Diabetic wellness is at a major risk unless the government makes improving healthcare for people whose wellbeing is affected with the disease a priority. This is according to Diabetes UK, whose latest figures show that only one in five people in England and Wales are reaching the targets for keeping their diabetes under control.

The National Diabetes Audit statistics reveal that just 18.5% of diabetics in Wales, and 19.9% of people with both Type 1 and Type 2 diabetes in England, meet the recommended targets for blood glucose, blood pressure and cholesterol. When those figures are broken down by type of diabetes, English Type 1 diabetics have demonstrated particularly bad control of their condition, with just 11.4% meeting treatment targets.

the National Institute for Health and Clinical Excellence (NICE) recommends that, every year, patients with diabetes are supposed to get nine health checks; weight and body mass index (BMI) measurements, blood pressure, whether you smoke, blood glucose levels, cholesterol levels, eye check, foot check and two different checks to measure kidney function. Diabetes UK says that, as it stands, just 54% of patients in England are receiving these health checks.

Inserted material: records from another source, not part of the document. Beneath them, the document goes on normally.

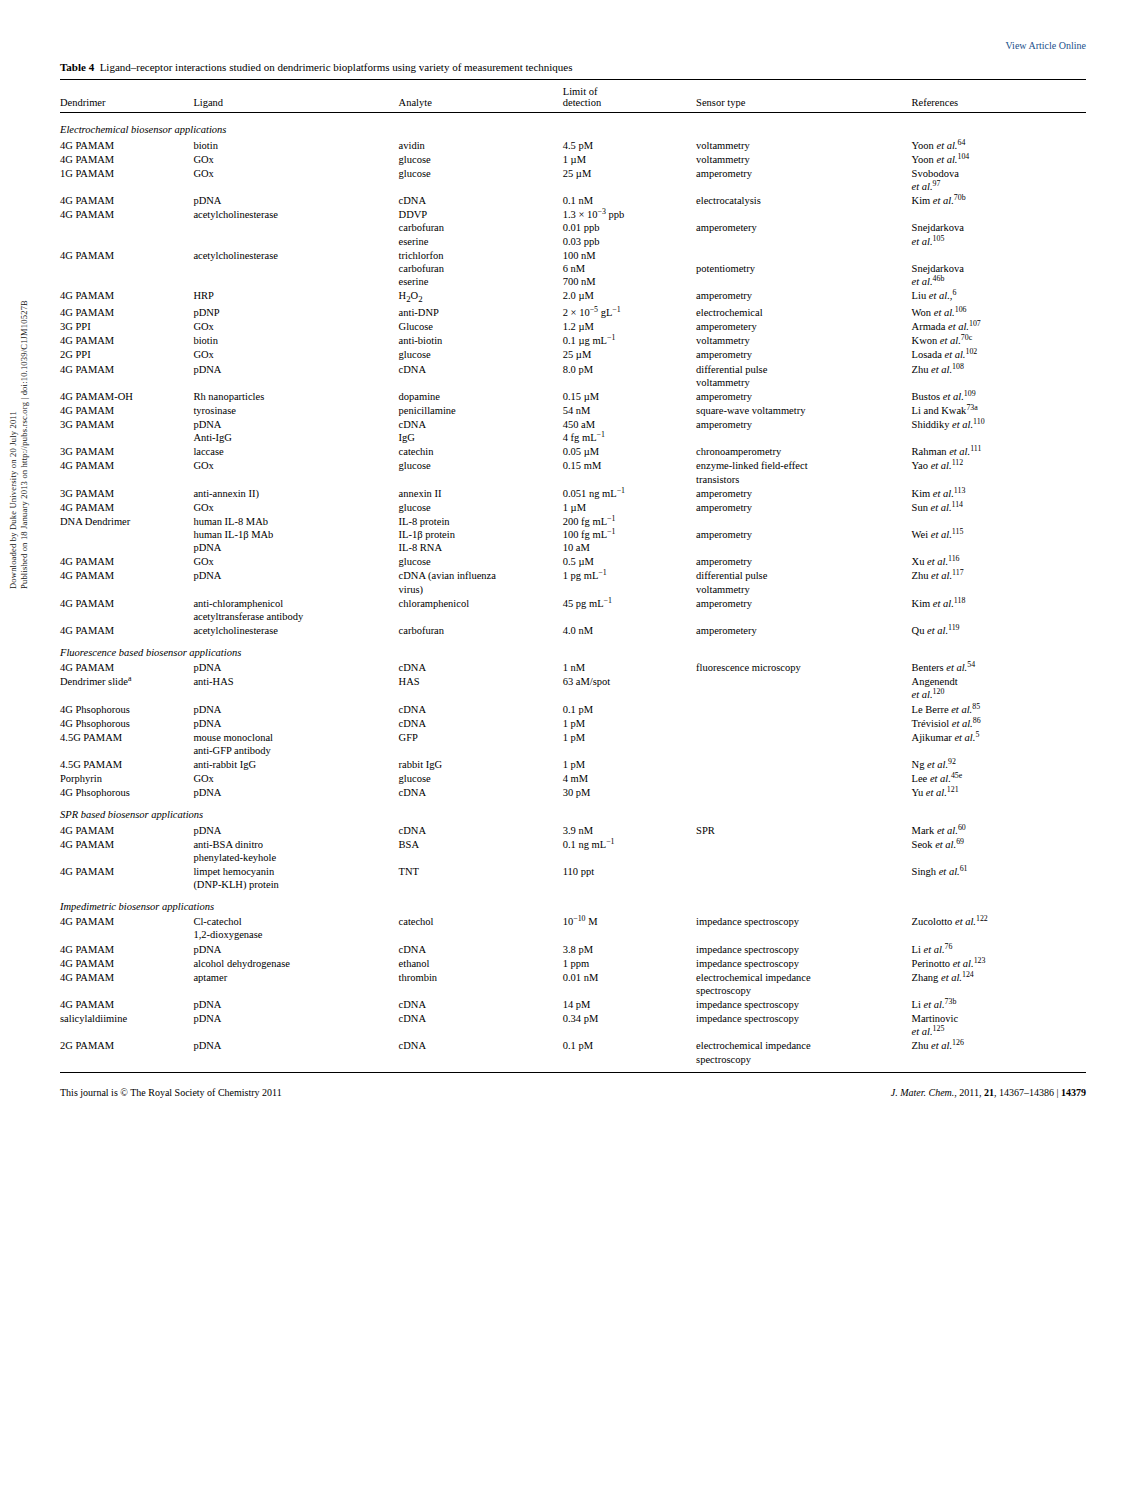Downloaded by Duke University on 20 July 2011
Published on 18 January 2013 on http://pubs.rsc.org | doi:10.1039/C1JM10527B
View Article Online
Table 4 Ligand–receptor interactions studied on dendrimeric bioplatforms using variety of measurement techniques
| Dendrimer | Ligand | Analyte | Limit of detection | Sensor type | References |
| --- | --- | --- | --- | --- | --- |
| Electrochemical biosensor applications |
| 4G PAMAM | biotin | avidin | 4.5 pM | voltammetry | Yoon et al. 64 |
| 4G PAMAM | GOx | glucose | 1 µM | voltammetry | Yoon et al. 104 |
| 1G PAMAM | GOx | glucose | 25 µM | amperometry | Svobodova et al. 97 |
| 4G PAMAM | pDNA | cDNA | 0.1 nM | electrocatalysis | Kim et al. 70b |
| 4G PAMAM | acetylcholinesterase | DDVP carbofuran eserine | 1.3 × 10 −3 ppb 0.01 ppb 0.03 ppb | amperometery | Snejdarkova et al. 105 |
| 4G PAMAM | acetylcholinesterase | trichlorfon carbofuran eserine | 100 nM 6 nM 700 nM | potentiometry | Snejdarkova et al. 46b |
| 4G PAMAM | HRP | H 2 O 2 | 2.0 µM | amperometry | Liu et al. , 6 |
| 4G PAMAM | pDNP | anti-DNP | 2 × 10 −5 gL −1 | electrochemical | Won et al. 106 |
| 3G PPI | GOx | Glucose | 1.2 µM | amperometery | Armada et al. 107 |
| 4G PAMAM | biotin | anti-biotin | 0.1 µg mL −1 | voltammetry | Kwon et al. 70c |
| 2G PPI | GOx | glucose | 25 µM | amperometry | Losada et al. 102 |
| 4G PAMAM | pDNA | cDNA | 8.0 pM | differential pulse voltammetry | Zhu et al. 108 |
| 4G PAMAM-OH | Rh nanoparticles | dopamine | 0.15 µM | amperometry | Bustos et al. 109 |
| 4G PAMAM | tyrosinase | penicillamine | 54 nM | square-wave voltammetry | Li and Kwak 73a |
| 3G PAMAM | pDNA Anti-IgG | cDNA IgG | 450 aM 4 fg mL −1 | amperometry | Shiddiky et al. 110 |
| 3G PAMAM | laccase | catechin | 0.05 µM | chronoamperometry | Rahman et al. 111 |
| 4G PAMAM | GOx | glucose | 0.15 mM | enzyme-linked field-effect transistors | Yao et al. 112 |
| 3G PAMAM | anti-annexin II) | annexin II | 0.051 ng mL −1 | amperometry | Kim et al. 113 |
| 4G PAMAM | GOx | glucose | 1 µM | amperometry | Sun et al. 114 |
| DNA Dendrimer | human IL-8 MAb human IL-1β MAb pDNA | IL-8 protein IL-1β protein IL-8 RNA | 200 fg mL −1 100 fg mL −1 10 aM | amperometry | Wei et al. 115 |
| 4G PAMAM | GOx | glucose | 0.5 µM | amperometry | Xu et al. 116 |
| 4G PAMAM | pDNA | cDNA (avian influenza virus) | 1 pg mL −1 | differential pulse voltammetry | Zhu et al. 117 |
| 4G PAMAM | anti-chloramphenicol acetyltransferase antibody | chloramphenicol | 45 pg mL −1 | amperometry | Kim et al. 118 |
| 4G PAMAM | acetylcholinesterase | carbofuran | 4.0 nM | amperometery | Qu et al. 119 |
| Fluorescence based biosensor applications |
| 4G PAMAM | pDNA | cDNA | 1 nM | fluorescence microscopy | Benters et al. 54 |
| Dendrimer slide a | anti-HAS | HAS | 63 aM/spot | | Angenendt et al. 120 |
| 4G Phsophorous | pDNA | cDNA | 0.1 pM | | Le Berre et al. 85 |
| 4G Phsophorous | pDNA | cDNA | 1 pM | | Trévisiol et al. 86 |
| 4.5G PAMAM | mouse monoclonal anti-GFP antibody | GFP | 1 pM | | Ajikumar et al. 5 |
| 4.5G PAMAM | anti-rabbit IgG | rabbit IgG | 1 pM | | Ng et al. 92 |
| Porphyrin | GOx | glucose | 4 mM | | Lee et al. 45e |
| 4G Phsophorous | pDNA | cDNA | 30 pM | | Yu et al. 121 |
| SPR based biosensor applications |
| 4G PAMAM | pDNA | cDNA | 3.9 nM | SPR | Mark et al. 60 |
| 4G PAMAM | anti-BSA dinitro phenylated-keyhole | BSA | 0.1 ng mL −1 | | Seok et al. 69 |
| 4G PAMAM | limpet hemocyanin (DNP-KLH) protein | TNT | 110 ppt | | Singh et al. 61 |
| Impedimetric biosensor applications |
| 4G PAMAM | Cl-catechol 1,2-dioxygenase | catechol | 10 −10 M | impedance spectroscopy | Zucolotto et al. 122 |
| 4G PAMAM | pDNA | cDNA | 3.8 pM | impedance spectroscopy | Li et al. 76 |
| 4G PAMAM | alcohol dehydrogenase | ethanol | 1 ppm | impedance spectroscopy | Perinotto et al. 123 |
| 4G PAMAM | aptamer | thrombin | 0.01 nM | electrochemical impedance spectroscopy | Zhang et al. 124 |
| 4G PAMAM | pDNA | cDNA | 14 pM | impedance spectroscopy | Li et al. 73b |
| salicylaldiimine | pDNA | cDNA | 0.34 pM | impedance spectroscopy | Martinovic et al. 125 |
| 2G PAMAM | pDNA | cDNA | 0.1 pM | electrochemical impedance spectroscopy | Zhu et al. 126 |
This journal is © The Royal Society of Chemistry 2011
J. Mater. Chem., 2011, 21, 14367–14386 | 14379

According to Barbara Young, chief executive of Diabetes UK, ‘Given that diabetes is serious, and can lead to early death if people with diabetes are not supported to manage their condition, it is extremely worrying that so few people have it under control. There are now three million people diagnosed with diabetes, and this number is rising quickly. The fact that so many of them do not have good control over their diabetes means that unless something changes we face a public health disaster. Whether these people have high blood glucose levels, blood pressure or cholesterol, they are at increased risk of diabetes-related complications such as heart disease, amputation and stroke.’

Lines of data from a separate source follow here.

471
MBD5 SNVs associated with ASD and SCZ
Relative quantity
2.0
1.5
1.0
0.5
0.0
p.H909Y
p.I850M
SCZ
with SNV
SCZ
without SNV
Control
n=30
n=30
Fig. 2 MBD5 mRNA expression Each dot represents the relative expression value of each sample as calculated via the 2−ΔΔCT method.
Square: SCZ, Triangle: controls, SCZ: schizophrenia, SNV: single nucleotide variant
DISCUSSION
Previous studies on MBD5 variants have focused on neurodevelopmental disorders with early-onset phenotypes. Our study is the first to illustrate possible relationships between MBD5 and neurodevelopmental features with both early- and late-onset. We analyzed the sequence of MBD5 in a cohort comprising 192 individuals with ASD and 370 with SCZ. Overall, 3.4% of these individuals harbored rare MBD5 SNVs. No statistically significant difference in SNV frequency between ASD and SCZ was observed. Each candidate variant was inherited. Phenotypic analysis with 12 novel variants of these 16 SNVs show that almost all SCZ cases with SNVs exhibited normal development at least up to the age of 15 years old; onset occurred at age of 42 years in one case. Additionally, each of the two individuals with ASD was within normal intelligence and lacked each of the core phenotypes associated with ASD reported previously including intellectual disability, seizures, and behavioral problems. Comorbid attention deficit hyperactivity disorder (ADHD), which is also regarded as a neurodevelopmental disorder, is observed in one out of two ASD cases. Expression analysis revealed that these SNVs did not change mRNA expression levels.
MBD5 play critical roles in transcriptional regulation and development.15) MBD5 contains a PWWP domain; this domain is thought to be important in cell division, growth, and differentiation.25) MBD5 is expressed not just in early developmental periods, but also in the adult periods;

A Department of Health spokesperson responded by saying, ‘We are determined to improve NHS services across the country for people with diabetes and end the unacceptable variation in care that still exists. We have set clear objectives for the NHS to improve the care and management of people with diabetes and we will be monitoring NHS England to make sure this is delivered.’ He added that over 98% of people were offered retinal screening in 2012 and 750,000 more people had all nine care processes checked in 2010-11 compared with 2006-7.